Small cell lung cancer is a very poor disease and is only 15% of lung cancer but only 20% of cancer patients get to third line treatment. Even in the third line treatment only 10% of patients survive after one year and only 5% survive after two years. So we need more treatments for these poor patients. For these patients immune oncologic agents were developed about 4-5 years ago for small cell lung cancer patients. The first one is KEYNOTE-028: they enrolled patients with PD-L1 positive patients and the response rate was around 30%, that was good. After that if there is some signal, we found some signature, we did KEYNOTE-158 that is a multi-cohort trial in those patients regardless of PD-L1 expression to see the efficacy in PD-L1 positive patients or negative patients. There we see the 19% response rate, that is not bad. So here we want to compare the KEYNOTE-028 and KEYNOTE-158 patients to see whether there is any survival benefit if treated with more than two lines of chemotherapy. The patients were around 83% of patients and we see the response rate around 19%. That was very nice because in chemotherapy the response is around 20% but the survival is only four months but here we found a median duration of response of more than 19 months. So that is a very deep response for those patients. So even if the patient number is not that high, if there is a response that patient survives long so that is a signature for these poor patients.

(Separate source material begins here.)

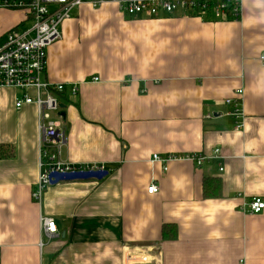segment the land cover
Here are the masks:
<instances>
[{"label": "crops", "instance_id": "crops-1", "mask_svg": "<svg viewBox=\"0 0 264 264\" xmlns=\"http://www.w3.org/2000/svg\"><path fill=\"white\" fill-rule=\"evenodd\" d=\"M31 26L25 10L0 9V43ZM60 33L44 80L80 85L77 97L61 98L62 160L109 175L51 185L36 203L37 112L17 111L23 93L2 90L13 104L0 107V264H122L128 252L158 264H264V211H243L264 201V0H244L241 19L228 22L84 5ZM239 90L241 130L226 104ZM216 150L220 158L202 168L152 163ZM208 179L221 182L218 198L204 197ZM152 184L159 193L148 194ZM43 217L55 236L41 230Z\"/></svg>", "mask_w": 264, "mask_h": 264}, {"label": "built area", "instance_id": "built-area-1", "mask_svg": "<svg viewBox=\"0 0 264 264\" xmlns=\"http://www.w3.org/2000/svg\"><path fill=\"white\" fill-rule=\"evenodd\" d=\"M244 0H0V9L25 10L32 20V26L25 30H15L0 43V92L12 89L22 92V97L15 102V109L21 111L25 107H34L37 112L39 133V168L40 173L32 198L41 203L46 190L51 186V176L79 171L107 170L102 167H77L62 160V152L68 143L67 131L61 116V98L70 92L77 97L79 84L65 85L46 82L47 51L51 45L61 39L60 28L73 16L75 10L90 5L96 9L106 3H117L121 11L130 17H158L160 14H190L206 20L218 22L239 21L242 15ZM264 67V52L258 57ZM99 82V79H93ZM226 104L232 107L227 116L236 121V129L245 125L243 90L236 92V97L228 99ZM0 133V164L1 156ZM220 158V151L212 155L168 154L165 157L154 155L152 163L168 164L172 162H188L202 168L206 162ZM165 167V171H166ZM223 172L224 168H220ZM159 193L157 185L148 188L149 195ZM243 211L259 214L264 211V201L254 198L244 205ZM41 230L48 237L57 233L54 220L43 217L40 220ZM43 246V243H40ZM122 264H158L146 254H125Z\"/></svg>", "mask_w": 264, "mask_h": 264}, {"label": "water", "instance_id": "water-1", "mask_svg": "<svg viewBox=\"0 0 264 264\" xmlns=\"http://www.w3.org/2000/svg\"><path fill=\"white\" fill-rule=\"evenodd\" d=\"M61 108L64 107L61 105ZM62 118L65 117L64 113L61 114ZM109 175L108 170H99V171H79L68 174H54L51 176V185H57L60 182H69V181H87V180H98L101 181Z\"/></svg>", "mask_w": 264, "mask_h": 264}, {"label": "trees", "instance_id": "trees-1", "mask_svg": "<svg viewBox=\"0 0 264 264\" xmlns=\"http://www.w3.org/2000/svg\"><path fill=\"white\" fill-rule=\"evenodd\" d=\"M30 1V0H26ZM1 156L3 157V150L1 149ZM107 168V167H106ZM108 170V168H107ZM221 182L217 180H204L203 184V193L205 198H218L221 193ZM170 233L172 234L171 229H169L167 226L164 227L163 229V236H169Z\"/></svg>", "mask_w": 264, "mask_h": 264}, {"label": "rangeland", "instance_id": "rangeland-1", "mask_svg": "<svg viewBox=\"0 0 264 264\" xmlns=\"http://www.w3.org/2000/svg\"><path fill=\"white\" fill-rule=\"evenodd\" d=\"M5 104L10 106L11 104H13V99L11 97V93L10 92H3L1 91L0 92V107H2V104ZM29 124H30V127H31V120H29ZM27 123L24 124V131L26 130V132L30 133V130L28 128V125ZM21 124L19 123V121L16 122V128L18 129L19 131V128H20Z\"/></svg>", "mask_w": 264, "mask_h": 264}, {"label": "bare ground", "instance_id": "bare-ground-1", "mask_svg": "<svg viewBox=\"0 0 264 264\" xmlns=\"http://www.w3.org/2000/svg\"><path fill=\"white\" fill-rule=\"evenodd\" d=\"M48 54V53H47ZM63 113V112H62ZM107 169V168H106ZM47 191V190H46Z\"/></svg>", "mask_w": 264, "mask_h": 264}]
</instances>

How did the toxicity profile look?

Thinking about the toxicity profile, initially we worried about the toxicity but even if the patients did not get a long treatment the toxicity was not that bad. Over 60% suffered from toxicity that was only grade 1 or 2, the grade 3 toxicity was around less than 10%. But with chemotherapy the severe toxicity comes from 40-60% so it’s really tolerable and this good tolerability is good for the treatment effect, also the maintenance of good performance status, moving the patient to the next treatment cycle, the fourth line of treatment. That is very important.

What will we see over the next year of this study?

It’s very hard to get the patients with third line treatment so as we saw a strong signature in third line patients the drug will be moved on to the early phase, to the second line or third line. The other drug did a head-to-head comparison in second line and the treatment was a failure so pembrolizumab will go to the second line to compare the trial, the phase III trial. For the phase I trial, the other drug relays success in the phase I trial of chemotherapy plus an immune oncologic agent. Also pembrolizumab is ongoing right now so probably I hope at the end of this year if they come out we can have some more arms for the cancer patient from the first line to third line.